The Flexibility Allowed From COVID-19
Honestly, I never would have been able to graduate early had I had to go to school in person for the rest of the year. I thank COVID for allowing me to graduate early. Without the commute to school and back as well as scheduled breaks like brunch and lunch, I had so much more time to complete assignments.
Because I had transferred to CLP prior to the pandemic, I was taking online courses whose assignments didn't need to be adjusted due to remote learning. Because teachers weren't really able to "unlock" my tests and quizzes anymore, I had the freedom to complete assignments on OWL at any time. There were little to no Zoom meetings I had to attend as well.
An Organized and Strict Schedule
I have never been as organized and strict on myself than when I was from March-June. I created a spreadsheet that showed which courses I needed to complete and how much time I should spend on each class per day. As you can see below, I color-coded everything. The light blue that you see was for the classes I had already completed. Purple was for credits I no longer needed to fulfill. To the right, you'll see that I wrote my day to day schedule, including breaks for meals and exercise. I also clarified to myself that I would still need time for distractions, tests and time-consuming projects, and time for procrastination (which I did a lot of).
Overall, I tried to motivate myself with the relief I would feel being out of high school, no longer burdened by the struggles I had faced for three years. I worked extremely hard, sometimes working for 8 hours a day to finish a large number of assignments. Sometimes I would pass out during the day, exhausted. I also procrastinated a ton, spending hours on YouTube and TikTok. But at the end of the day, I knew what I had to do to finish early.
People need routine to feel stable. That's why I created a detailed schedule. I would wake up at 9 am, make green tea to caffeinate myself, make breakfast, and get to work, munching on my bagel as I completed assignments. I made sure to sleep at a reasonable time and wake up at the same time every day. This definitely helped me feel organized and keep on track.
Making Time For Procrastination, Exercise, and Breaks
As I said before, I made sure to account for the time I would lose to well-needed breaks and other times when I would feel unmotivated. This was super important because as humans, we need to take breaks from work. As a workaholic, this was familiar to me: I knew that I would be cranky, less motivated, and bored more often if I didn't get out every day and take a walk. This is one of the reasons why I was so efficient in completing work.
Adjusting when things went wrong
I'll admit, I did panic when I wasn't able to sign up for my literature course over the summer. But I realized that I had more time than I thought - I still had the fall quarter to sign up for classes. And if it came down to it, I could just graduate on track, which would not be the end of the world. I had goals but also knew that not everything would go perfectly.

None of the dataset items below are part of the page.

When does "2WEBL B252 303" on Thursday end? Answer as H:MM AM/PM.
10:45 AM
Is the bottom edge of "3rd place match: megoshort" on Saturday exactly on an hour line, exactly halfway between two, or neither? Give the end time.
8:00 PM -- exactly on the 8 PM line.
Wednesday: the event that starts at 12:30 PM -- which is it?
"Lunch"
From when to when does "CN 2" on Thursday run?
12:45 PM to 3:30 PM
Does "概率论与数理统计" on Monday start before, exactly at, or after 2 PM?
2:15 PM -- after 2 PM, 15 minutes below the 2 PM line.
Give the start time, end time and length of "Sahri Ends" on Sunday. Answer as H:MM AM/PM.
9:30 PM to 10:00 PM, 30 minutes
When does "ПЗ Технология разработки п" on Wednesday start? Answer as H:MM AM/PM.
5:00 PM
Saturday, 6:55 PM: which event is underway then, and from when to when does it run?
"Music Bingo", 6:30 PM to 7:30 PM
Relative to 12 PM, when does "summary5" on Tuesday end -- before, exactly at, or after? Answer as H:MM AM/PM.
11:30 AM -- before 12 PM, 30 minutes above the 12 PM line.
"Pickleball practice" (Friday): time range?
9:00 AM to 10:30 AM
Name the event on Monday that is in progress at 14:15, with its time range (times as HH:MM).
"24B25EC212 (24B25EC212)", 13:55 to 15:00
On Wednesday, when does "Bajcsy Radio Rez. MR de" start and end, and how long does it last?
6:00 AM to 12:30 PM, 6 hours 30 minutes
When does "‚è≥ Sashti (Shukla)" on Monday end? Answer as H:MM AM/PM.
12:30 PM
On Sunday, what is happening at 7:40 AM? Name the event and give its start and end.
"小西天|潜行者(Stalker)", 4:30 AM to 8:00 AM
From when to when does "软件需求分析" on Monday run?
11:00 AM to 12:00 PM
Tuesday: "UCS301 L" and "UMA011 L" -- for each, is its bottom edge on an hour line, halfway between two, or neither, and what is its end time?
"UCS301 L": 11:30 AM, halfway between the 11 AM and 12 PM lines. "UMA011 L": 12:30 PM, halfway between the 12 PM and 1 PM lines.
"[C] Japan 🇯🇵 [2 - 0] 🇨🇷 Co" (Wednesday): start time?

Taking Pride in My Accomplishments
I've had a lot of trouble doing this in the past. Feeling ignored and invisible for three years really did a number on my self-esteem, and throughout high school I developed imposter syndrome, never feeling proud of my accomplishments. However, I made sure to give myself incentives for completing work and congratulating myself when no one else would. When people ask how I feel about next year, I proudly brag about my graduating early. I worked hard for my goals and it paid off. There is no shame in being proud of that.
Overall, I am really glad I took this route instead of suffering for another year. I was lucky to have some friends who stuck with me through the end, as well as having a helpful guidance counselor. Yes, I faced a lot of hardship and have a lot of trauma that I need to work through, but high school is no longer something I need to worry about. It's finally over.